[Problem description]: Return each line of the records below that contains the word "with".
*** Opening Record set ***
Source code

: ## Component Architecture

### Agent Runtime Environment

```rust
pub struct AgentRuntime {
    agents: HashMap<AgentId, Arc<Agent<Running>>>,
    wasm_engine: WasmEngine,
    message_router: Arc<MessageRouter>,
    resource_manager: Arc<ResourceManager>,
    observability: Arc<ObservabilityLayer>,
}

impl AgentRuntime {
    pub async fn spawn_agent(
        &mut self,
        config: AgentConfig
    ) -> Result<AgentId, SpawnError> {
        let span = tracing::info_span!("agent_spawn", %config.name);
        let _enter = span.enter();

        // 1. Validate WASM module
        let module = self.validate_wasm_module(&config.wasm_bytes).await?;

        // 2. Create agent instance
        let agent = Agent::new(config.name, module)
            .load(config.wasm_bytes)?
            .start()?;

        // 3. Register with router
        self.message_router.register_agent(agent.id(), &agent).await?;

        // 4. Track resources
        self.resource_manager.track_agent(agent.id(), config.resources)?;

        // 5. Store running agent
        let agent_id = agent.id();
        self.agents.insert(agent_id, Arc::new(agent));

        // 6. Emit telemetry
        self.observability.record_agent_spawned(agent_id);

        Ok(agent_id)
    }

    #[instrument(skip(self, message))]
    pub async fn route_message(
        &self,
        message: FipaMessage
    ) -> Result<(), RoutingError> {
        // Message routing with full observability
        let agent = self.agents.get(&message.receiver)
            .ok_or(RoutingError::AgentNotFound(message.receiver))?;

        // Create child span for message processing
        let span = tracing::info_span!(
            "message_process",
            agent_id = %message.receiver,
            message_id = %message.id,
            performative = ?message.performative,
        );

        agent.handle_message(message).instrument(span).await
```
*** Closing Record set ***
[Answer space]:
        // 3. Register with router
        // Message routing with full observability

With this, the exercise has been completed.